The implausibility of the charges was just one of several compelling reasons why the renowned Memorial Human Rights Centre declared him a political prisoner well before the trial.

There had been an almost unconcealed level of falsification in this case.  The officer who had supposedly found the ammunition had not been on duty that day and could not name the individuals who had instructed him to be present or their position in the law enforcement bodies. He also had no explanation for why he had also climbed onto the roof and removed the Ukrainian flag flying there.

The ammunition which the men, wandering in some unclear capacity around the Balukh home, allegedly found, had no fingerprints or other traces to indicate that any member of the family had touched them.  Most important, the ammunition in question was on the official register of weapons and ammunition in Barnaul, the Altai region of the Russian Federation, and was produced back in 1989.   Neither Balukh nor his common-law wife had been allowed to see what was going on, with the officer who effectively held Balukh prisoner during the ‘search’ unable to give a sensible reason for doing so.

As Balukh noted during his final words to the court on January 15, ‘searches’ had been carried out on December 8, 2016 in both the home owned by Balukh’s wife, and that owned by his mother.  Although the latter has four possible attic premises to search, these were not even opened.  This clearly indicates that the men knew where the ammunition had been planted and knew there was no need to look further.

The ‘trial’ that ended in January was an exact remake of the original ‘trial’ that ended with his conviction on  August 4, 2017.

During the appeal hearing on October 2, the High Court in occupied Crimea had revoked the sentence, having accepted the submission from lawyer Olga Dinze that Maria Bedritskaya should not have been the judge, as she had been involved in earlier (equally flawed) cases against Balukh. 

Balukh was very fleetingly released under house arrest, only to be taken back into custody on 16 January 2018, after ‘judge’ Yelena Tedeyeva from the same Razdolne District Court,  passed the same sentence as had Bedritskaya on 4 August 2017, namely 3 years and 7 months in a low security prison colony and a 10 thousand rouble fine.

During his final address on August 1, Balukh pointed out that there was in fact no criminal case, only a farce acted out by those instructed to play it to the end.
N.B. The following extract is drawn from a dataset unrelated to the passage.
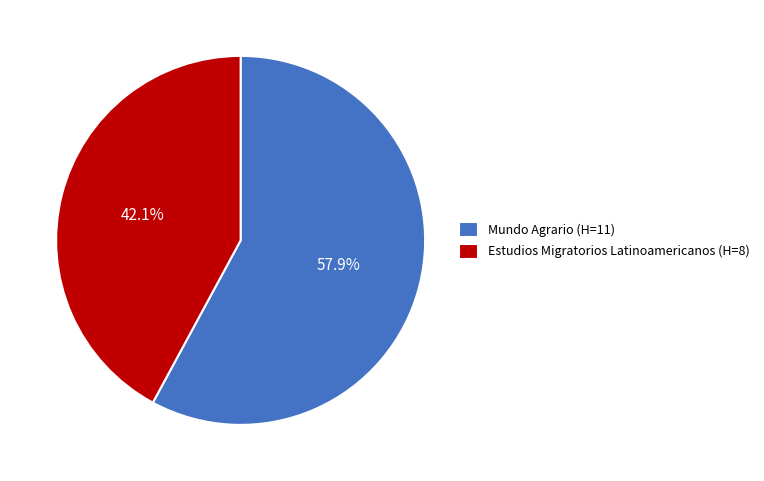

Combined, do Mundo Agrario and Estudios Migratorios Latinoamericanos account for over 50%?

Yes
His words were essentially a message for all Ukrainians and any person confronted with the possibility of retaining his liberty by betraying his principles and acting against his conscience.

 “What is happening with me is a vivid example of how the state machine works.  Nothing is sacred, no legal arguments, nothing has any effect on it, and it’s all according to the will of one or several people.  This is the first reason why I’m here. The second reason is my love for my Homeland, for everything that I am made of, my nationality, my memory of my forebears, all of them whom I know. They were Ukrainians, worthy people preserving their traditions. That was how we were raised by our mother and father. My Homeland is for me the same as my mother, my family, my children.

… I had a choice. If I had gone against my own conscience, forgotten my principles, it would have been enough to say I was guilty, become morally broken in order to avoid prison. And that individual sitting opposite me, he wouldn’t have demanded five years and a month, but some two or three years, maybe a suspended sentence, just give in.

Well, I don’t want life on earth to end, I don’t want my descendants, by that I mean the children of all Ukraine to one day reproach me for having been cowardly, shown weakness. Yes, there were objective reasons, nobody wants to go through what I’m experiencing now.  You can understand any person, but I have nonetheless lived the best years of my life, and at my age I can’t afford to show cowardice. Therefore what will happen, will happen.